Are fully automated tests for the direct measurement of low-density lipoprotein cholesterol the way to go?

Atherotech thinks so. The Birmingham, Ala.-based company promotes its test as a sizable improvement over the routine calculation approach because it offers direct LDL measurement as opposed to traditional measurement, which calculates LDL based on directly measured total cholesterol, HDL, and triglycerides, or the Friedewald equation.

"The problem with the Friedewald LDL is that it gives you a falsely low LDL. The higher the triglycerides, the more falsely low this calculated LDL gets. Most clinicians know that when the triglycerides are 400, they don’t even report an LDL anymore," says Richard Lanman, MD, chief medical officer for Atherotech. "But what most doctors don’t realize is that at 200, there still might be five to 10 percent falsely low calculated LDL results."

Atherotech’s VAP II (vertical auto profile) technology measures two characteristics of lipoproteins—density and cholesterol content—using a combination of ultracentrifugation and spectrophotometry. The technology was developed in the early to mid-1990s, says Dr. Lanman, and is innovative for its ability to measure the cholesterol in seven HDL subclasses, four LDL subclasses, and three very-low-density lipoprotein subclasses.

Dr. Lanman reports that the PROCAM study (Prospective Cardiovascular M√ľnster Study) has found that adding direct measurement of LDL (as the VAP II does), adding also Lp(a), and including family history of premature heart disease in traditional testing can increase the detection rate to 83 percent. By including information on the size and density of LDL particles, 90 percent is closer to the mark, he says.

Small/dense LDL particles are more atherogenic than just having a high LDL cholesterol reading, he says, noting that half the men who have heart attacks have a small/dense LDL—a fact that would not be revealed by a traditional lipid panel. "If you know the LDL particles are small and dense, you can add 15 to 20 percent to the detection rate over the 30-year-old traditional lipid panel," he says.

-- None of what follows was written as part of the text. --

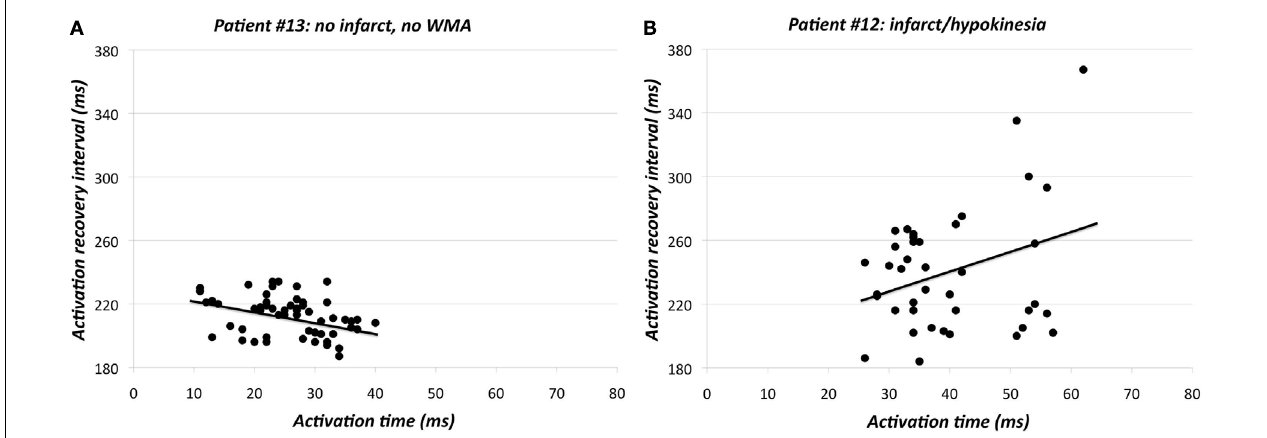
FIGURE 7 | (A) Activation time vs. activation-recovery intervals in patient #13 (see also Figure 3 ; Table 2 ). Y =− 0.59 X + 228; r =− 0.349, p < 0.005. (B) Activation time vs. activation-recovery intervals in patient #12 (see also Figure 3 ; Table 2 ). Y = 1.11 X + 196; r = 0.287, p < 0.05.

The VAP test includes measures of the remnant lipoproteins IDL (intermediate-density lipoprotein) and VDL3 (small/dense VLDL). These particles also are highly atherogenic. ATP III mentions that Lp(a) and remnant lipoproteins may be an emerging risk factor to help guide treatment decisions. "If you combine several key risk markers—direct LDL, Lp(a), small/dense LDL pattern, IDL, HDL2—you can raise your ability to detect risk to 90 percent from 50 percent with the traditional panel," Dr. Lanman says.

For people with an indication for a comprehensive evaluation of heart disease risk, this should be the test of choice, he adds. "The people we’re studying are the very patients whose calculated LDLs would be falsely low because of triglycerides, so they are being underdetected and undertreated."

But the test could also be valuable for people at age 20 who have no apparent risk factors. "A lot of heart scans won’t be positive until relatively late in the development of atherosclerosis," says Dr. Lanman. "So let’s say you’re 20 and want to know how seriously you should diet and exercise. With your VAP panel, you might find an abnormality and know you’re at higher risk. It’s a very inexpensive way to understand who needs to get serious about diet and lifestyle."

Herbert Naito, PhD, of the Veterans Affairs Medical Center, Cleveland, believes the new cutpoints for HDL in the ATP III report are important. "But I think where we have a misunderstanding going on in the medical community is the role of triglycerides and LDL cholesterol in ruling out metabolic disease," he says. "I think it’s very important and very complicated, and the medical community has misunderstood it and not used the tests accurately." Atherotech’s system, he adds, addresses that measure because it guides clinicians through the process of ruling out metabolic syndrome, a prediabetes-like condition.

Atherotech doubled and redoubled in size last year as it began marketing its commercialized version of the test, which has been scaled down to make the cost comparable to a traditional lipid panel. The test is covered by Medicare at a payment of about $49 per panel and under a national agreement with Blue Cross Blue Shield at $68.